── Records for processing ──

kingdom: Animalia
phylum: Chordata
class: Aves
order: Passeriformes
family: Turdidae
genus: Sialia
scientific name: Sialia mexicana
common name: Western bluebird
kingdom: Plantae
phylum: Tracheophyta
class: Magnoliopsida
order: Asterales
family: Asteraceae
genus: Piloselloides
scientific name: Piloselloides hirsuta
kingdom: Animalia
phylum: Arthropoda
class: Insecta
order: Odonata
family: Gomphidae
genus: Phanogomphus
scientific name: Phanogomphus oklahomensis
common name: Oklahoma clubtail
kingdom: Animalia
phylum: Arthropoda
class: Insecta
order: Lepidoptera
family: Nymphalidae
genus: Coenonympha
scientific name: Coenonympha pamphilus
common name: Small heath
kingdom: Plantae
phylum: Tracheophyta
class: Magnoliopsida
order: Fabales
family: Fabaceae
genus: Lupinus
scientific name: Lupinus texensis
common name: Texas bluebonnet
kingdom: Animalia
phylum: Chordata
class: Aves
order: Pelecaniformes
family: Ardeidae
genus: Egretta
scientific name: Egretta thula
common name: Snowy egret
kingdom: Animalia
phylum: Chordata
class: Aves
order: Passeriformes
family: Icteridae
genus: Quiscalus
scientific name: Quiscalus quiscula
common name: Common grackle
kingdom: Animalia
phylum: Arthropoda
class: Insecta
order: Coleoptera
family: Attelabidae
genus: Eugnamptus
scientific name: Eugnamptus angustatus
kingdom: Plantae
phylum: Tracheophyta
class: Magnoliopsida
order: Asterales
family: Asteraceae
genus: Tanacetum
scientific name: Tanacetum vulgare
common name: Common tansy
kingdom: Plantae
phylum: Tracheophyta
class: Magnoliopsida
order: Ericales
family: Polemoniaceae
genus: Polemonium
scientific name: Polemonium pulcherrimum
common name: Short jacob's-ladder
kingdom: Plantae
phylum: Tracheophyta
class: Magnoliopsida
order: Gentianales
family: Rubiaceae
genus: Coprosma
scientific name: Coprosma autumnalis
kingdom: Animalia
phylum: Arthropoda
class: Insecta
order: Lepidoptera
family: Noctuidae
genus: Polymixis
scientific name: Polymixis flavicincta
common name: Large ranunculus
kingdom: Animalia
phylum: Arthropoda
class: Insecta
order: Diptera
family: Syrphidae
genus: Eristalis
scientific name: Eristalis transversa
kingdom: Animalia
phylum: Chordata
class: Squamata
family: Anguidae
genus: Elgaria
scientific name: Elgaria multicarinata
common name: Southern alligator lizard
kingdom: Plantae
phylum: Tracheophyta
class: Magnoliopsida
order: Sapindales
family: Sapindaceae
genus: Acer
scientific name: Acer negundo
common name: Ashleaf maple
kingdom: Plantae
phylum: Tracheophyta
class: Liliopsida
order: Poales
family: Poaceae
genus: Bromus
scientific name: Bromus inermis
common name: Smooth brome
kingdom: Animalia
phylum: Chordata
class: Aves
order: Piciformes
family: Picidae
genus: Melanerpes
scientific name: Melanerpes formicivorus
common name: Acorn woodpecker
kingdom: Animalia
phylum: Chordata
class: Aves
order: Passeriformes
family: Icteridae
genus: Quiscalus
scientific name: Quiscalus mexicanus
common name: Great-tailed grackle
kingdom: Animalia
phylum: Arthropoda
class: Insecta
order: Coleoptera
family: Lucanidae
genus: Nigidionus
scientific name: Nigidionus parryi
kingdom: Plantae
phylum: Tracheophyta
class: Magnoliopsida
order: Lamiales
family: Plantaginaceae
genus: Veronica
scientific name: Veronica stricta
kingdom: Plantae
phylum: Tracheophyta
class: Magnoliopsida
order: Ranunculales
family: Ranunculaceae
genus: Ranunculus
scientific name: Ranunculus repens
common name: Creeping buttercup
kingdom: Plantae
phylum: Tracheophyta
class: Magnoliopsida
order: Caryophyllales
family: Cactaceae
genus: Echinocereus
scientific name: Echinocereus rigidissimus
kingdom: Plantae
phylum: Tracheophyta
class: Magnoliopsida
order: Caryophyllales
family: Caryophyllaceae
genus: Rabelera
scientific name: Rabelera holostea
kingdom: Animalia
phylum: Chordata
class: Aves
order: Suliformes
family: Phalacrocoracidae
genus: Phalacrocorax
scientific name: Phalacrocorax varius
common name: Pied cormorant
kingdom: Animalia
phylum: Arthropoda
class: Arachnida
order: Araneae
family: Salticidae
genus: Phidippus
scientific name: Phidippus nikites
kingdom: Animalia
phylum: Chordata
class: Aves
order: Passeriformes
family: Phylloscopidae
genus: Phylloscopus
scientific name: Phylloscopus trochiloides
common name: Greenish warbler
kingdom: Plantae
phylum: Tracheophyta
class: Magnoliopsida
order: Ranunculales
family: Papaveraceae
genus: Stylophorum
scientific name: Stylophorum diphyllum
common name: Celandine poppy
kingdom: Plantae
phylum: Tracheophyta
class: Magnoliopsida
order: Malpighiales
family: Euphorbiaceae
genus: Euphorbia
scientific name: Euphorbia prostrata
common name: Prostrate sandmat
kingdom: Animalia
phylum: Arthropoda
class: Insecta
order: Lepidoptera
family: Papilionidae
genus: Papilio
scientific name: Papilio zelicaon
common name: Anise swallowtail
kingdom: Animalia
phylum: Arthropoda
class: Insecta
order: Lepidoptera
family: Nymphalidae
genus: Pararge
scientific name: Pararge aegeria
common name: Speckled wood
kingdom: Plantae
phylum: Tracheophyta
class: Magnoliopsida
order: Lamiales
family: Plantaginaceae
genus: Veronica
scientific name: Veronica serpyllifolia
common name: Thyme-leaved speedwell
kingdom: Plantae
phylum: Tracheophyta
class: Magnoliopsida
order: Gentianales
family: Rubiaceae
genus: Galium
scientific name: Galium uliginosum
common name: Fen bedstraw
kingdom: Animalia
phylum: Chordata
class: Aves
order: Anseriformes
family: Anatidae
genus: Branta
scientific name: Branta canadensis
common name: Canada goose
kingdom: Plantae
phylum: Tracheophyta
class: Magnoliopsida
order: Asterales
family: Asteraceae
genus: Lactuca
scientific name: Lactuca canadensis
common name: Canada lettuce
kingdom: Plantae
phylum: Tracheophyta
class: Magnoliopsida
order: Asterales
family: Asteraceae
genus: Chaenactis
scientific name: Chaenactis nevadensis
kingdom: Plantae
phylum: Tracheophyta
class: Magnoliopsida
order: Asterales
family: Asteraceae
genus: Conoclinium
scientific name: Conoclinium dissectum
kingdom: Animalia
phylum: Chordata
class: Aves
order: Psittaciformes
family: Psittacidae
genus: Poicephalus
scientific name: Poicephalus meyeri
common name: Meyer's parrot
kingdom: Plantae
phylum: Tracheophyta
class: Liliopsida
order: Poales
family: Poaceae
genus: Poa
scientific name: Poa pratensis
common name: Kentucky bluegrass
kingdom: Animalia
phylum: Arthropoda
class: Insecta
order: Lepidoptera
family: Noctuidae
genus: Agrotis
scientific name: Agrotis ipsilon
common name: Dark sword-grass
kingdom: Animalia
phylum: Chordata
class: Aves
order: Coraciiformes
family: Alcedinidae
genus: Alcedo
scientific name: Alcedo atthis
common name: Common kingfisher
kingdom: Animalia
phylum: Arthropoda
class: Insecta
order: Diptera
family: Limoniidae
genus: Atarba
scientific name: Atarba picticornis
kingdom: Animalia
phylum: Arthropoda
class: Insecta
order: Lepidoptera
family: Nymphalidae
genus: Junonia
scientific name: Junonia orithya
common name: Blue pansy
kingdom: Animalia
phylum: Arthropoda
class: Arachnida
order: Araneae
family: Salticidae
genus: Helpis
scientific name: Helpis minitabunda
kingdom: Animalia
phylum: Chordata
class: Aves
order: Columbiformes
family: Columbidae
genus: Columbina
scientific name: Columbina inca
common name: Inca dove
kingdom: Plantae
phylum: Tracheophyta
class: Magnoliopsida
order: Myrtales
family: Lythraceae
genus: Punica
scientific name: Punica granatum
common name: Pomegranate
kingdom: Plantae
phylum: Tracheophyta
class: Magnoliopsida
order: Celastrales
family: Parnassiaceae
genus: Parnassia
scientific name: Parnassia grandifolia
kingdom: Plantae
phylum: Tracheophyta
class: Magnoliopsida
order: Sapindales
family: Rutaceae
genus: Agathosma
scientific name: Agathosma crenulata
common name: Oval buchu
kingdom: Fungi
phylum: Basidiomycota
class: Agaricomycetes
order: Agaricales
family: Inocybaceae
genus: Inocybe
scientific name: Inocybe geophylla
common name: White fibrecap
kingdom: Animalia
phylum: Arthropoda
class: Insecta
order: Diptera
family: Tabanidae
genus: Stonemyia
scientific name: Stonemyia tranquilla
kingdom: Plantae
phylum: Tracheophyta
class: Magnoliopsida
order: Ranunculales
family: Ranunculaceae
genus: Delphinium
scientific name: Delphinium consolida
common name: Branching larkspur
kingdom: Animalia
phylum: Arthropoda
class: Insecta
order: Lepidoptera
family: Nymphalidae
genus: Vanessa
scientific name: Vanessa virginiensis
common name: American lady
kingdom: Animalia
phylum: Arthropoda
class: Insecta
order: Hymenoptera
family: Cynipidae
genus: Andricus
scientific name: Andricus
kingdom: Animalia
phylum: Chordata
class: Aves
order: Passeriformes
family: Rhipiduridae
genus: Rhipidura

───

Write out the records unchanged, from their very first line down through the line containing "genus: Egretta", including both of those lines.

[Complete response]
kingdom: Animalia
phylum: Chordata
class: Aves
order: Passeriformes
family: Turdidae
genus: Sialia
scientific name: Sialia mexicana
common name: Western bluebird
kingdom: Plantae
phylum: Tracheophyta
class: Magnoliopsida
order: Asterales
family: Asteraceae
genus: Piloselloides
scientific name: Piloselloides hirsuta
kingdom: Animalia
phylum: Arthropoda
class: Insecta
order: Odonata
family: Gomphidae
genus: Phanogomphus
scientific name: Phanogomphus oklahomensis
common name: Oklahoma clubtail
kingdom: Animalia
phylum: Arthropoda
class: Insecta
order: Lepidoptera
family: Nymphalidae
genus: Coenonympha
scientific name: Coenonympha pamphilus
common name: Small heath
kingdom: Plantae
phylum: Tracheophyta
class: Magnoliopsida
order: Fabales
family: Fabaceae
genus: Lupinus
scientific name: Lupinus texensis
common name: Texas bluebonnet
kingdom: Animalia
phylum: Chordata
class: Aves
order: Pelecaniformes
family: Ardeidae
genus: Egretta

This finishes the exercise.